§ **Task objective**
If an entry holds a picture, drop the picture but restate the entry word for word.

§ **Data to use**
[Start of Attachment]

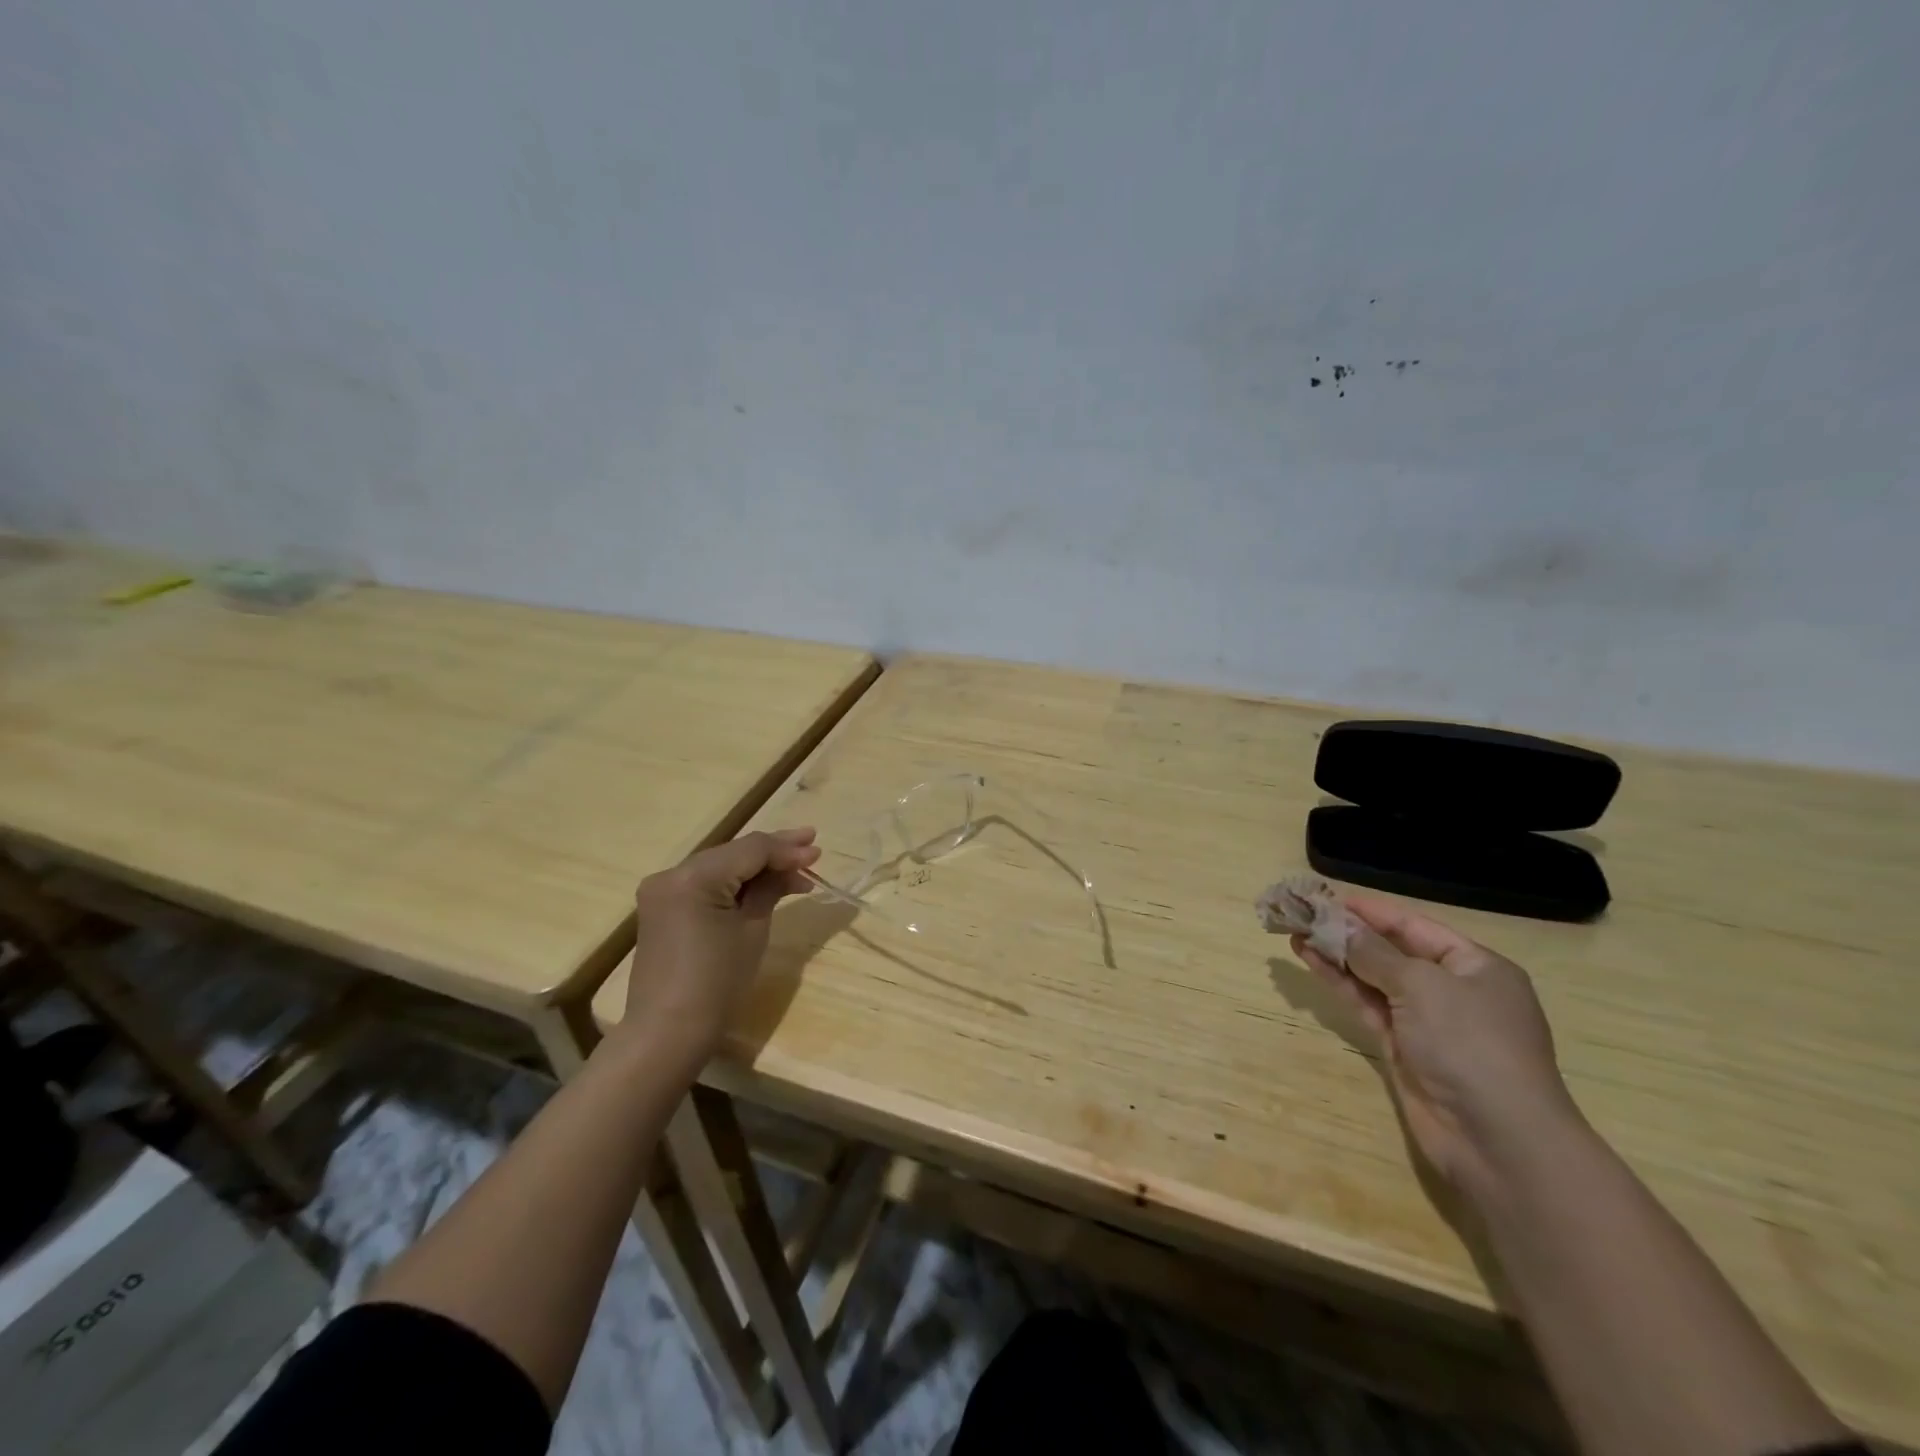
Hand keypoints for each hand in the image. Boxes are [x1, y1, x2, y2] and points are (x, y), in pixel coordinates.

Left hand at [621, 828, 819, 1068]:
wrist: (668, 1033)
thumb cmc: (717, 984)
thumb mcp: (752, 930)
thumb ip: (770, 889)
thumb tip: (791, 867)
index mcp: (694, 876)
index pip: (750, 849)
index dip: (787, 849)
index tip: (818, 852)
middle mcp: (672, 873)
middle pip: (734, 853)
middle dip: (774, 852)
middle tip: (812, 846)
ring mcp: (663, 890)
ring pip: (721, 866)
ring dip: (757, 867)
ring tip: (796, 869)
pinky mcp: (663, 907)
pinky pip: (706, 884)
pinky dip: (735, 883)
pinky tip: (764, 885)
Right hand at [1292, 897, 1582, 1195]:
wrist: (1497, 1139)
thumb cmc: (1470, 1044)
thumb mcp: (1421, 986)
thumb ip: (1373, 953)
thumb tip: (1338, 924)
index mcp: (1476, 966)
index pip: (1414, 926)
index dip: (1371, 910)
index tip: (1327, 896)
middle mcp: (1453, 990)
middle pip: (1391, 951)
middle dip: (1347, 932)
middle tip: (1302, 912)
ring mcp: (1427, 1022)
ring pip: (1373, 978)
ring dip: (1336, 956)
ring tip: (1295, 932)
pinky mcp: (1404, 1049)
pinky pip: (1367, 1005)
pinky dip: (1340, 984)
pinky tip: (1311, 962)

[End of Attachment]

§ **Task result**
Hand keypoints for each hand in the image. Boxes are [x1, y1, x2, y2] and points are (x, y), in pixel coordinates.

Left hand at [621, 828, 819, 1068]:
wrist: (668, 1033)
thumb cmc: (717, 984)
thumb mcp: (752, 930)
thumb ip: (770, 889)
thumb tip: (791, 867)
index mcp: (694, 876)
index pip: (750, 849)
index dip: (787, 849)
index tip: (818, 852)
middle mcp: (672, 873)
middle pip: (734, 853)
middle dip: (774, 852)
middle tip: (812, 846)
ring mcp: (663, 890)
ring pip: (721, 866)
ring dip: (757, 867)
ring tip: (796, 869)
pinky mcp: (663, 907)
pinky pip: (706, 884)
pinky dip: (735, 883)
pinky tip: (764, 885)
Right hand at [1292, 897, 1582, 1195]:
wrist: (1497, 1139)
thumb cmc: (1470, 1044)
thumb mcp: (1421, 986)
thumb ip: (1373, 953)
thumb tip: (1338, 924)
index mcp: (1476, 966)
index pip: (1414, 926)
index dip: (1371, 910)
index tip: (1327, 896)
middle mcp: (1453, 990)
middle pip: (1391, 951)
middle dip: (1347, 932)
middle tip: (1302, 912)
ring mcp: (1427, 1022)
ring pip: (1373, 978)
ring dip: (1336, 956)
ring tip: (1295, 932)
pinky mcp: (1404, 1049)
pinky pip: (1367, 1005)
pinky dip: (1340, 984)
pinky tip: (1311, 962)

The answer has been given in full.